Despite the exhaustive detail in Qunta’s piece, there are even more previous policy measures whose adverse effects on skills are not mentioned.

Most notable of these is the Bantu Education Act of 1953.

Remember that cabinet minister who once proclaimed in parliament to the thunderous applause of “honourable” members:

“When I have control of native education, I will reform it so that natives will be taught from childhood to realise that equality with Europeans is not for them.

“There is no place for him (the black child) in European society above the level of certain forms of labour.

“What is the use of teaching a Bantu child Mathematics when it cannot use it in practice?”

Qunta exposes the remnant tentacles of Bantu Education’s legacy throughout.

A week ago, the Democratic Alliance (DA) made the tendentious claim that affirmative action was “at the very core of South Africa’s skills crisis”.

They argued that affirmative action “tenets run against the principles of merit and quality, and place race rather than individual ability as the key criterion for selection, both inside and outside of government”.

Sounds familiar, does it not?

“The first-ever non-racial democratic government is in effect more racist than its predecessors.”

A little scratching beneath the surface of what might appear to some to be reasonable words exposes the history of the racism in which their meaning becomes explicit.

So, just like Verwoerd stated in 1953, that “equality with [whites] is not for [blacks]”, today, 54 years later, the DA propounds the same thesis in which, were public policy to take their counsel, there would effectively be “no place for [black people] … above the level of certain forms of labour …”

Last week, the DA also said: “School education [has] been allowed to decline, as quality was sacrificed, especially in Maths and Science, in the race to improve the pass rate.”

In other words, the reason for poor Maths and Science performance in our schools is not the apartheid legacy which Verwoerd promulgated and implemented with such enthusiastic zealotry, but the supposed ineptness of the post-apartheid democratic government.

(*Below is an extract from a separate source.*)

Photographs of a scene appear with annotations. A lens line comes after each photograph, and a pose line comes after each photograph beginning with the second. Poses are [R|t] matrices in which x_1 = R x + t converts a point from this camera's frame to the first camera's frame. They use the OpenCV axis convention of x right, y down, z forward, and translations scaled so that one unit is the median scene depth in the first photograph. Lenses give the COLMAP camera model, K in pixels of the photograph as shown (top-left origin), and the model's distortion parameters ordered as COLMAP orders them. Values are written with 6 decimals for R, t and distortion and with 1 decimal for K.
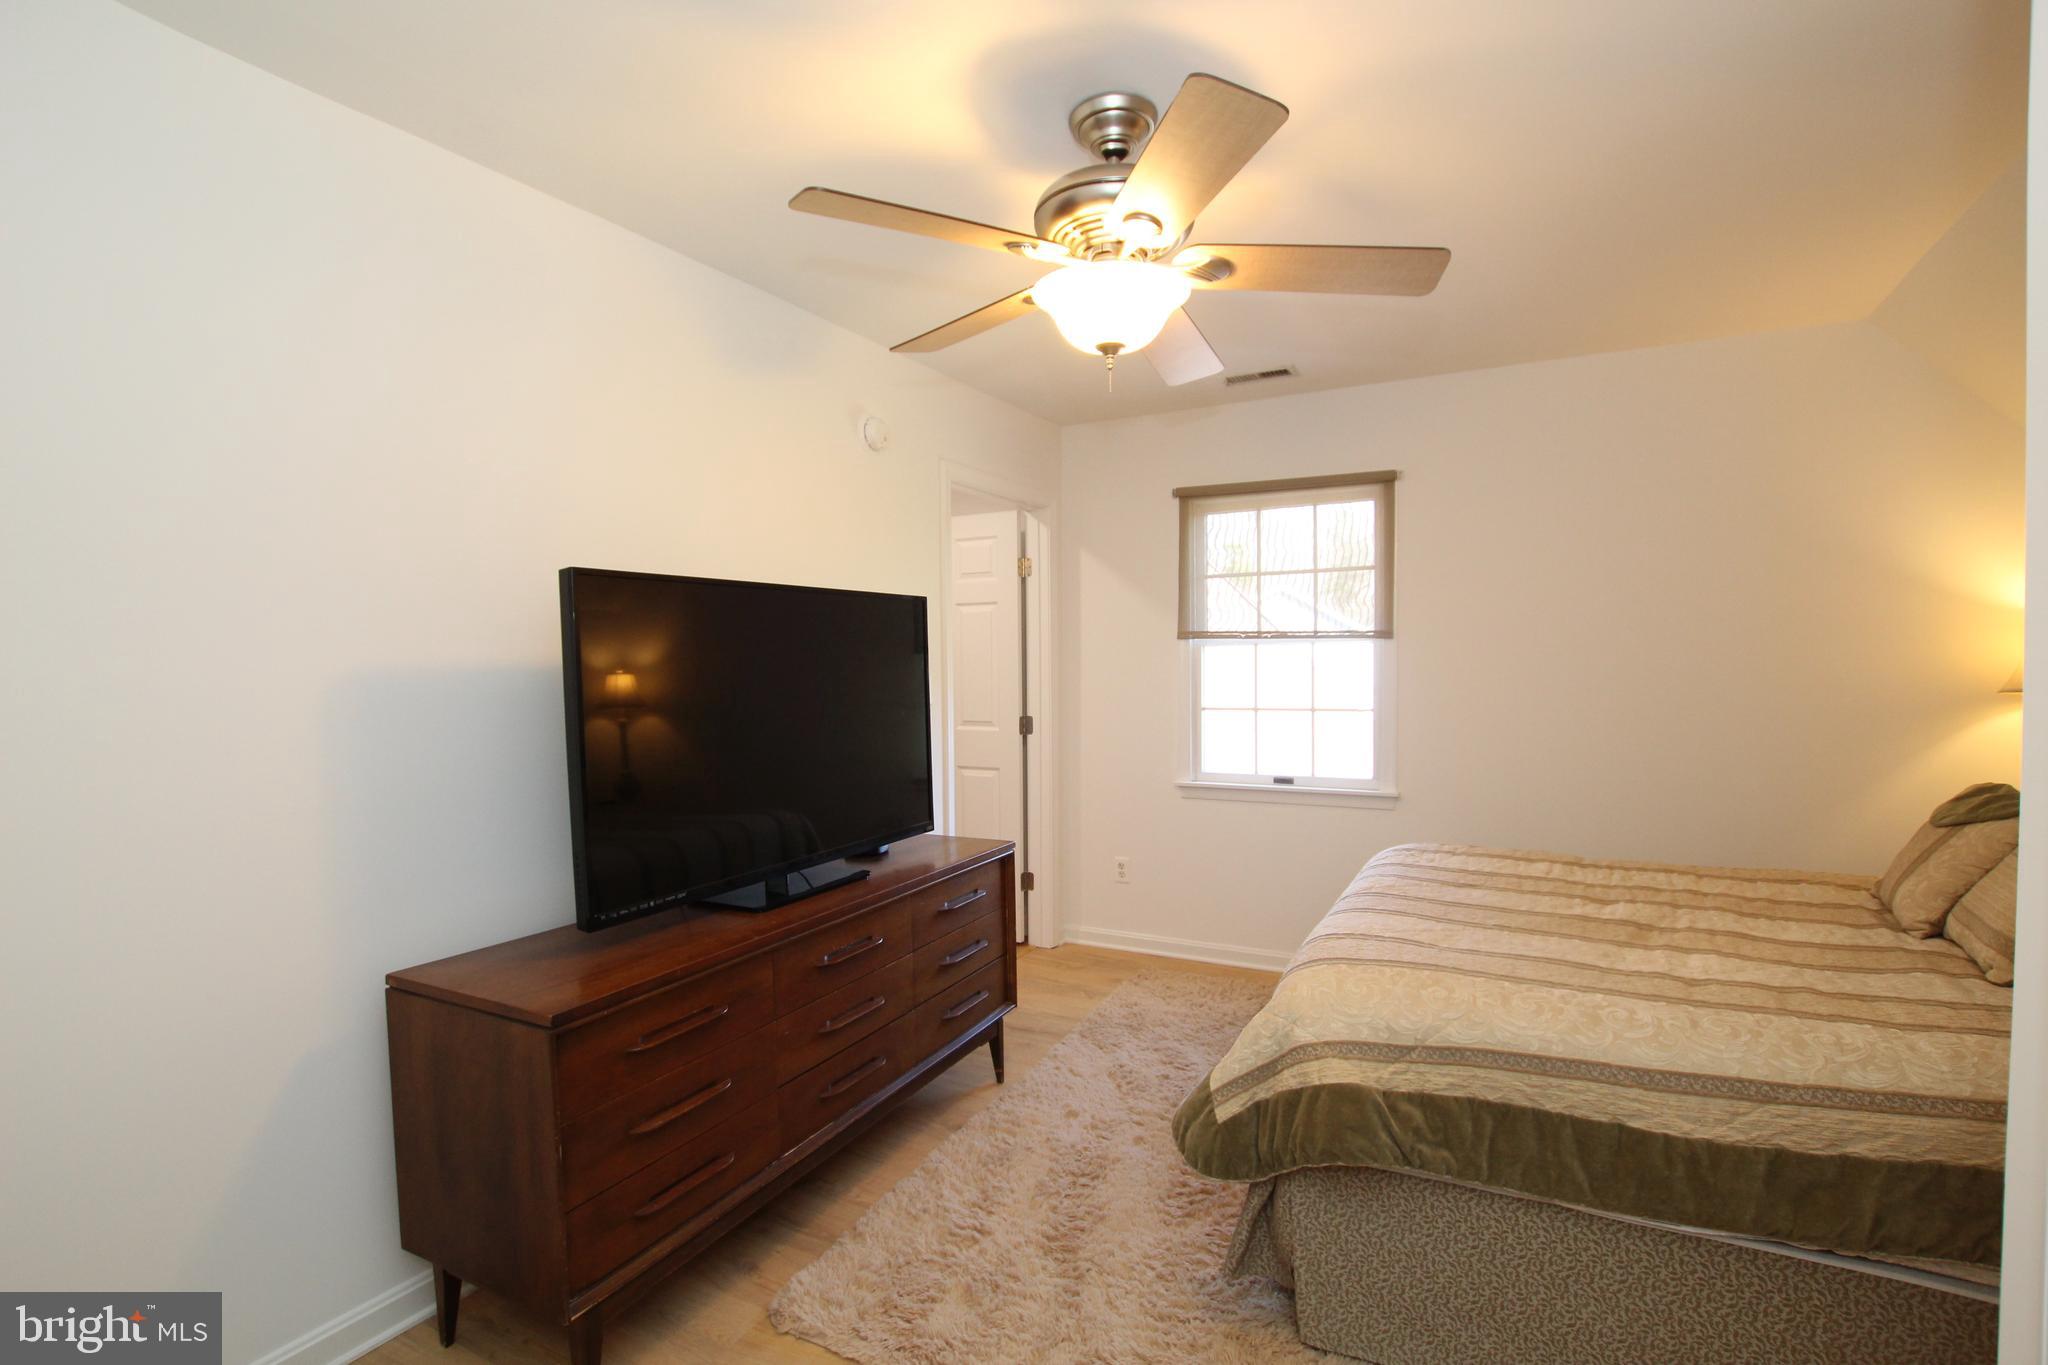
lens RADIAL K [[938.9, 0, 1043.7], [0, 938.9, 699.4], [0, 0, 1]] dist [-0.044301, 0.000419]
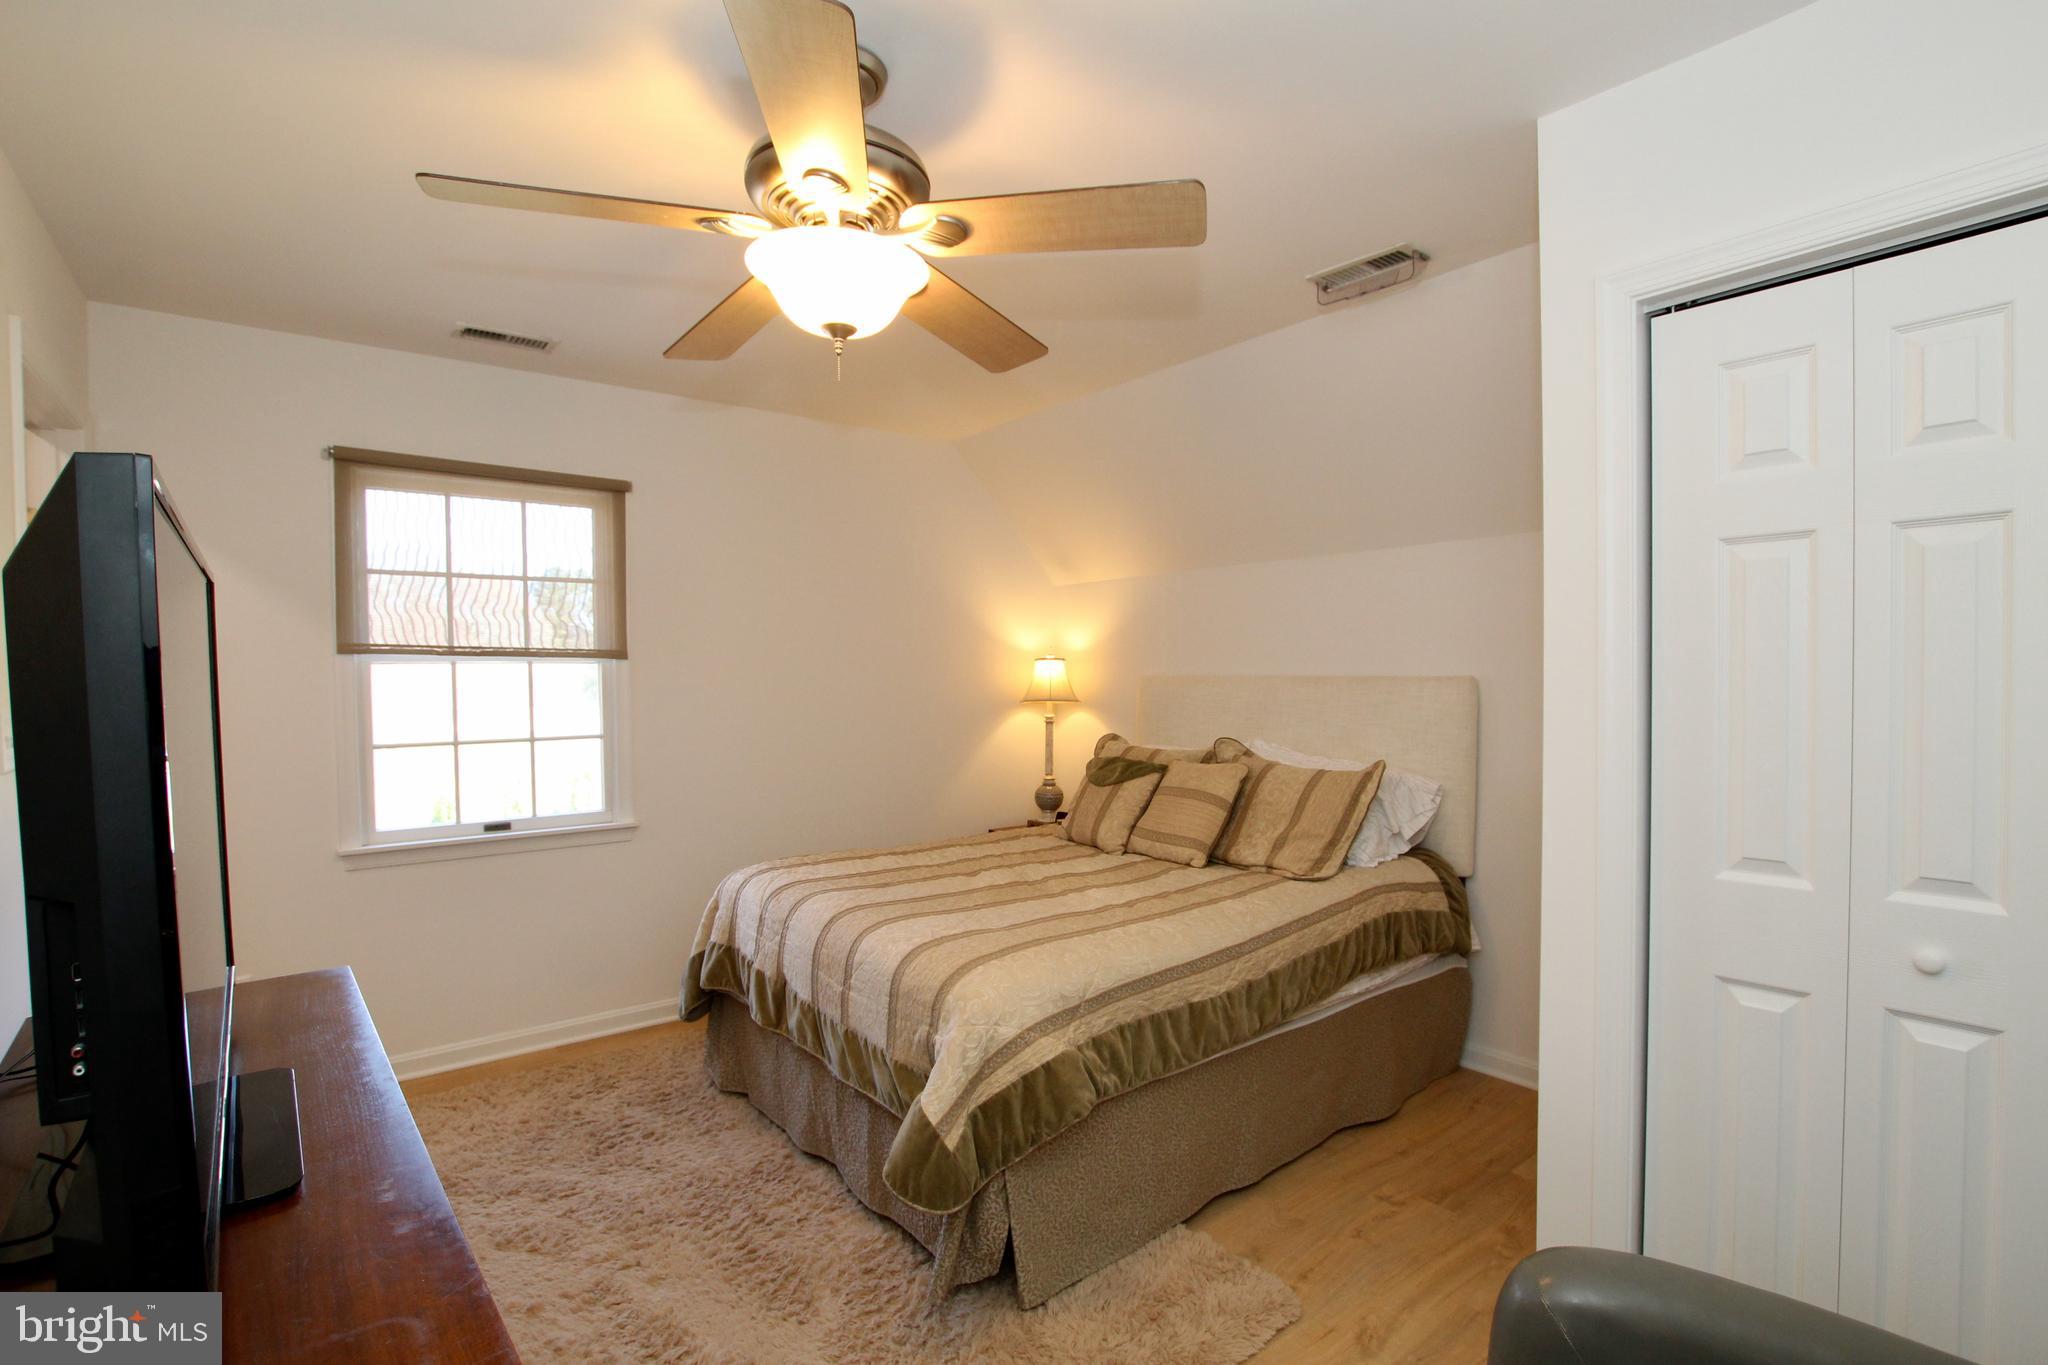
lens RADIAL K [[938.9, 0, 1043.7], [0, 938.9, 699.4], [0, 0, 1]] dist [-0.044301, 0.000419]
pose [[0.392877, -0.019138, 0.919392, -0.322571], [0.036390, 0.999324, 0.005251, -0.013969], [-0.918871, 0.031394, 0.393308, 0.240718]]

According to this logic, such ineptness is typical of, and inherent in, all black governments.

A truly classic exercise in sanitising Verwoerd – the epitome of 20th century racism.

And so, the fight-back campaign will not end yet.

In the light of available evidence pointing to the fact that the South African economy remains largely in white hands, how can persistent claims of “racism in reverse” be sustained?

That these claims should so dominate the pages of newspapers and airwaves illustrates how much dominant economic forces still superimpose themselves on public discourse.

Qunta’s challenge to historically white tertiary institutions – which she argues still indulge in forms of discrimination and thus slow the progress in producing trained graduates in technical areas such as engineering – is one we all ought to take seriously.

Perhaps, lastly, unpacking and demystifying the inherent racism which colours so much of our public discourse ought to be a necessary part of our education curriculum at all levels.